WHAT IS BEING ASKED » All of the entries should be written out again exactly.
--- --- ---
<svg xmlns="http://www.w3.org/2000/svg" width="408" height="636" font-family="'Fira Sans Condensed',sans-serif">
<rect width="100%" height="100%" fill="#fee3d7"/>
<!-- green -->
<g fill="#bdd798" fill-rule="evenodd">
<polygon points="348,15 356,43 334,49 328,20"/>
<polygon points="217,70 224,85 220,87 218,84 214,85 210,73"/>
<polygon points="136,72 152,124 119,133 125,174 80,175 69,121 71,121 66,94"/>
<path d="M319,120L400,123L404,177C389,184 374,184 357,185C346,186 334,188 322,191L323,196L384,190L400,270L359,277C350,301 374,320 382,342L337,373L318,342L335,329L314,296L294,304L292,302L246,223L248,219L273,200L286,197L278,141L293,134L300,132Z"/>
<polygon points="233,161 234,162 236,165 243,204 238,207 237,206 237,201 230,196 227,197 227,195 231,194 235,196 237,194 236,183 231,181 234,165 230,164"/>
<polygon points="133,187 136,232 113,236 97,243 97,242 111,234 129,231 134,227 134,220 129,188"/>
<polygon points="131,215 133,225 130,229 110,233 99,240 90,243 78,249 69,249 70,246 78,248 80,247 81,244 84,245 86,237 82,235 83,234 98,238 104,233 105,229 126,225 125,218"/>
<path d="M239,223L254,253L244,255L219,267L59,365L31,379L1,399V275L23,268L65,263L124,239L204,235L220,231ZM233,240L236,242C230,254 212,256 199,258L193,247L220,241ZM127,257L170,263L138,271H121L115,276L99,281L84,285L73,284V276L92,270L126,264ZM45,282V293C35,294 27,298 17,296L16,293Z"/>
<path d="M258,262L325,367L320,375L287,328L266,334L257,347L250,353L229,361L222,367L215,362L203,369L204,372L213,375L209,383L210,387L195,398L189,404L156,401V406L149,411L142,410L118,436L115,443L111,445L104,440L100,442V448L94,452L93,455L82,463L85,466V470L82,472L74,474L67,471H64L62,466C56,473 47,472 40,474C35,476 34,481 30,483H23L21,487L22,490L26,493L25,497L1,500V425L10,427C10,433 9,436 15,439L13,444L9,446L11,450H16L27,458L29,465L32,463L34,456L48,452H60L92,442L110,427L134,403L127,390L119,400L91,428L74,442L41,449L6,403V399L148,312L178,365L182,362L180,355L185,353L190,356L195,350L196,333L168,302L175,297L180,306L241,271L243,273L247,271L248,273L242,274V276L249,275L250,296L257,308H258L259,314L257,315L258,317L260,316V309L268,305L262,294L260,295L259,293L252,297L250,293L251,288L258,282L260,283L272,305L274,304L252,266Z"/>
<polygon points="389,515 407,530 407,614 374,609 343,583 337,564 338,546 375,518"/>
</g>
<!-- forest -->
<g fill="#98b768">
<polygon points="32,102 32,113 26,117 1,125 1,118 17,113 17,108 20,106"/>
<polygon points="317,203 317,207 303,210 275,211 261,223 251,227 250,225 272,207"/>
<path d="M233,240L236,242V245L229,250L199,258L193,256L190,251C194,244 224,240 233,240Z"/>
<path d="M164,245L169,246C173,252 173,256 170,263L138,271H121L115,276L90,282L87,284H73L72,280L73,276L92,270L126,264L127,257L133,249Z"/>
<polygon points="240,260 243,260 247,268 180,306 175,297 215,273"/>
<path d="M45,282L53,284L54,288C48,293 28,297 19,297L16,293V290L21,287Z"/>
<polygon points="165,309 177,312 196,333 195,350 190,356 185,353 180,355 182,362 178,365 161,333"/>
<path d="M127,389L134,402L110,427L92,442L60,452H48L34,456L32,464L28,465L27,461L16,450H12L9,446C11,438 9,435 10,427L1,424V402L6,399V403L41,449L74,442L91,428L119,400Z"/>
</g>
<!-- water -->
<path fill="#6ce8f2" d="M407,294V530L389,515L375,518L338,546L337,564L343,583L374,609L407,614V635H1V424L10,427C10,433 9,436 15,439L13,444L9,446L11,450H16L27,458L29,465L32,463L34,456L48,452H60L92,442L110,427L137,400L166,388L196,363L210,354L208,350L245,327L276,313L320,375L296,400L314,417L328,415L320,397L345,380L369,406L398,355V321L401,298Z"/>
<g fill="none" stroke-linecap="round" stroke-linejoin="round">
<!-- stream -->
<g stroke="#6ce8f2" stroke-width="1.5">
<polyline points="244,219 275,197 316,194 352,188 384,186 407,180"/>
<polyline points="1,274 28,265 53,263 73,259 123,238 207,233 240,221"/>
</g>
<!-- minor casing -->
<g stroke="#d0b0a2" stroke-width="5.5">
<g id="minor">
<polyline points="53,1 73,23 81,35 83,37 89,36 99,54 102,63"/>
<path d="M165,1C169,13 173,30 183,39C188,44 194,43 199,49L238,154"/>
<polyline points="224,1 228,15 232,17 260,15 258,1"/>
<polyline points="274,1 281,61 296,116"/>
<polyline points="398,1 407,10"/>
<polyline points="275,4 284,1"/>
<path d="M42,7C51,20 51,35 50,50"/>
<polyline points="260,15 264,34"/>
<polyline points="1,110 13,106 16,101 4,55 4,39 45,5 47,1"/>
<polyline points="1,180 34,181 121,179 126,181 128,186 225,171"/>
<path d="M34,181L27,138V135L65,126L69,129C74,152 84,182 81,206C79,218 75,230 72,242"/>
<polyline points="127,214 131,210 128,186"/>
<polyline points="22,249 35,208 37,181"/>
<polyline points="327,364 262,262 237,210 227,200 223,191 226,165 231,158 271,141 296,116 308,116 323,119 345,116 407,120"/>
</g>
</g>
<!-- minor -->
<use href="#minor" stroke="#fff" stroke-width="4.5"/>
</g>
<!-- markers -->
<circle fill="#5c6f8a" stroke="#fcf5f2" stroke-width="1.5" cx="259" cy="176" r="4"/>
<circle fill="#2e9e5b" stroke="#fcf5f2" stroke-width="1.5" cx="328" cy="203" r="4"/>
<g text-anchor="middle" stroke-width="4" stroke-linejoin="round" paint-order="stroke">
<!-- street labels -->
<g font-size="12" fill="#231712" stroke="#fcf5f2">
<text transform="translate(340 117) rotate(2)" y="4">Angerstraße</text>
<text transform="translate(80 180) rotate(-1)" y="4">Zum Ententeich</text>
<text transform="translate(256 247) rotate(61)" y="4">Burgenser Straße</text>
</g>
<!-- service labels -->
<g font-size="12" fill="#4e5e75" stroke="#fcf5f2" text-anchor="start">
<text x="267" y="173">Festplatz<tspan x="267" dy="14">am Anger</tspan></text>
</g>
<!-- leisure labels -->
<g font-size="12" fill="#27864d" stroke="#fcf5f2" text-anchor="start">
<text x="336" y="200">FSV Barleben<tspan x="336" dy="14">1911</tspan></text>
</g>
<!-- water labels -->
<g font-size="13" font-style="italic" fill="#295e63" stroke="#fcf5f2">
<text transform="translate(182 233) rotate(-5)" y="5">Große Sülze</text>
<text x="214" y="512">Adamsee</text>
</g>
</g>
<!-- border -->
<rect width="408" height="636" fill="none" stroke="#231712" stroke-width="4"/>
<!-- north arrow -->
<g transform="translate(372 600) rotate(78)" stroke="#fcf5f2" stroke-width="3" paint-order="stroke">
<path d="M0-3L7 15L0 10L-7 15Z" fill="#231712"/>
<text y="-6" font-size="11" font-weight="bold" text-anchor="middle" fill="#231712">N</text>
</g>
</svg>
--- --- ---
COMPLETED EXERCISE »
<svg xmlns="http://www.w3.org/2000/svg" width="408" height="636" font-family="'Fira Sans Condensed',sans-serif">
<rect width="100%" height="100%" fill="#fee3d7"/>
<!-- green -->
<g fill="#bdd798" fill-rule="evenodd">
<polygon points="348,15 356,43 334,49 328,20"/>
<polygon points="217,70 224,85 220,87 218,84 214,85 210,73"/>
<polygon points="136,72 152,124 119,133 125,174 80,175 69,121 71,121 66,94"/>
<path d="M319,120L400,123L404,177C389,184 374,184 357,185C346,186 334,188 322,191L323,196L384,190L400,270L359,277C350,301 374,320 382,342L337,373L318,342L335,329L314,296L294,304L292,302L246,223L248,219L273,200L286,197L278,141L293,134L300,132Z"/>
<polygon points="233,161 234,162 236,165 243,204 238,207 237,206 237,201 230,196 227,197 227,195 231,194 235,196 237,194 236,183 231,181 234,165 230,164"/>
<polygon points="133,187 136,232 113,236 97,243 97,242 111,234 129,231 134,227 134,220 129,188"/>
<polygon points="131,215 133,225 130,229 110,233 99,240 90,243 78,249 69,249 70,246 78,248 80,247 81,244 84,245 86,237 82,235 83,234 98,238 104,233 105,229 126,225 125,218"/>
<path d="M239,223L254,253L244,255L219,267L59,365L31,379L1,399V275L23,268L65,263L124,239L204,235L220,231ZM233,240L236,242C230,254 212,256 199,258L193,247L220,241ZM127,257L170,263L138,271H121L115,276L99,281L84,285L73,284V276L92,270L126,264ZM45,282V293C35,294 27,298 17,296L16,293Z"/>
<path d="M258,262L325,367L320,375L287,328L266,334L257,347L250,353L229,361L222,367L215,362L203,369L204,372L213,375L209,383L210,387L195,398L189,404L156,401V406L149,411L142,410L118,436L115,443L111,445L104,440L100,442V448L94,452L93,455L82,463L85,466V470L82,472L74,474L67,471H64L62,466C56,473 47,472 40,474C35,476 34,481 30,483H23L21,487L22,490L26,493L25,497L1,500V425L10,427C10,433 9,436 15,439L13,444L9,446L11,450H16L27,458L29,465L32,463L34,456L48,452H60L92,442L110,427L134,403L127,390L119,400L91,428L74,442L41,449L6,403V399L148,312L178,365L182,362L180,355L185,353L190,356L195,350L196,333L168,302L175,297L180,306L241,271L243,273L247,271L248,273L242,274V276L249,275L250,296L257,308H258L259,314L257,315L258,317L260,316V309L268,305L262,294L260,295L259,293L252,297L250,293L251,288L258,282L260,283L272,305L274,304L252,266Z"/>
<polygon points="389,515 407,530 407,614 374,609 343,583 337,564 338,546 375,518"/>
</g>
<!-- forest -->
<g fill="#98b768">
<polygon points="32,102 32,113 26,117 1,125 1,118 17,113 17,108 20,106"/>
<polygon points="317,203 317,207 303,210 275,211 261,223 251,227 250,225 272,207"/>
<path d="M233,240L236,242V245L229,250L199,258L193,256L190,251C194,244 224,240 233,240Z"/>
<path d="M164,245L169,246C173,252 173,256 170,263L138,271H121L115,276L90,282L87,284H73L72,280L73,276L92,270L126,264L127,257L133,249Z"/>
<polygon points="240,260 243,260 247,268 180,306 175,297 215,273"/>
<path d="M45,282L53,284L54,288C48,293 28,297 19,297L16,293V290L21,287Z"/>
<polygon points="165,309 177,312 196,333 195,350 190,356 185,353 180,355 182,362 178,365 161,333"/>
<path d="M127,389L134,402L110,427L92,442L60,452H48L34,456L32,464L28,465L27,461L16,450H12L9,446C11,438 9,435 10,427L1,424V402L6,399V403L41,449L74,442L91,428L119,400Z"/>
</g>
<!-- water -->
<path fill="#6ce8f2" d="M407,294V530L389,515L375,518L338,546L337,564L343,583L374,609L407,614V635H1V424L10,427C10,433 9,436 15,439L13,444L9,446L11,450H16L27,458L29,465L32,463L34,456L48,452H60L92,442L110,427L137,400L166,388L196,363L210,354L208,350L245,327L276,313L320,375L296,400L314,417L328,415L320,397L345,380L369,406L398,355V321L401,298Z"/>
<g fill="none" stroke-linecap="round" stroke-linejoin="round">
<!-- stream -->
<g stroke="#6ce8f2" stroke-width="1.5">
<polyline points="244,219 275,197 316,194 352,188 384,186 407,180"/>
<polyline points="1,274 28,265 53,263 73,259 123,238 207,233 240,221"/>
</g>
<!-- minor casing -->
<g stroke="#d0b0a2" stroke-width="5.5">
<g id="minor">
<polyline points="53,1 73,23 81,35 83,37 89,36 99,54 102,63"/>
<path d="M165,1C169,13 173,30 183,39C188,44 194,43 199,49L238,154"/>
<polyline points="224,1 228,15 232,17 260,15 258,1"/>
<polyline points="274,1 281,61 296,116"/>
<polyline points="398,1 407,10"/>
<polyline points="275,4 284,1"/>
<path d="M42,7C51,20 51,35 50,50"/>
<polyline points="260,15 264,34"/>
<polyline points="1,110 13,106 16,101 4,55 4,39 45,5 47,1"/>
<polyline points="1,180 34,181 121,179 126,181 128,186 225,171"/>
<path d="M34,181L27,138V135L65,126L69,129C74,152 84,182 81,206C79,218 75,230 72,242"/>
<polyline points="127,214 131,210 128,186"/>
<polyline points="22,249 35,208 37,181"/>
<polyline points="327,364 262,262 237,210 227,200 223,191 226,165 231,158 271,141 296,116 308,116 323,119 345,116 407,120"/>
</g>
</g>
<!-- minor -->
<use href="#minor" stroke="#fff" stroke-width="4.5"/>
</g>
<!-- markers -->
<circle fill="#5c6f8a" stroke="#fcf5f2" stroke-width="1.5" cx="259" cy="176" r="4"/>
<circle fill="#2e9e5b" stroke="#fcf5f2" stroke-width="1.5" cx="328" cy="203" r="4"/>
<g text-anchor="middle" stroke-width="4" stroke-linejoin="round" paint-order="stroke">
<!-- street labels -->
<g font-size="12" fill="#231712" stroke="#fcf5f2">
<text transform="translate(340 117) rotate(2)" y="4">Angerstraße</text>
<text transform="translate(80 180) rotate(-1)" y="4">Zum Ententeich</text>
<text transform="translate(256 247) rotate(61)" y="4">Burgenser Straße</text>
</g>
<!-- service labels -->
<g font-size="12" fill="#4e5e75" stroke="#fcf5f2" text-anchor="start">
<text x="267" y="173">Festplatz<tspan x="267" dy="14">am Anger</tspan></text>
</g>
<!-- leisure labels -->
<g font-size="12" fill="#27864d" stroke="#fcf5f2" text-anchor="start">
<text x="336" y="200">FSV Barleben<tspan x="336" dy="14">1911</tspan></text>
</g>
<!-- water labels -->
<g font-size="13" font-style="italic" fill="#295e63" stroke="#fcf5f2">
<text transform="translate(182 233) rotate(-5)" y="5">Große Sülze</text>
<text x="214" y="512">Adamsee</text>
</g>
</g>
<!-- border -->
<rect width="408" height="636" fill="none" stroke="#231712" stroke-width="4"/>
<!-- north arrow -->
<g transform="translate(372 600) rotate(78)" stroke="#fcf5f2" stroke-width="3" paint-order="stroke">
<path d="M0-3L7 15L0 10L-7 15Z" fill="#231712"/>
<text y="-6" font-size="11" font-weight="bold" text-anchor="middle" fill="#231712">N</text>
</g>
</svg>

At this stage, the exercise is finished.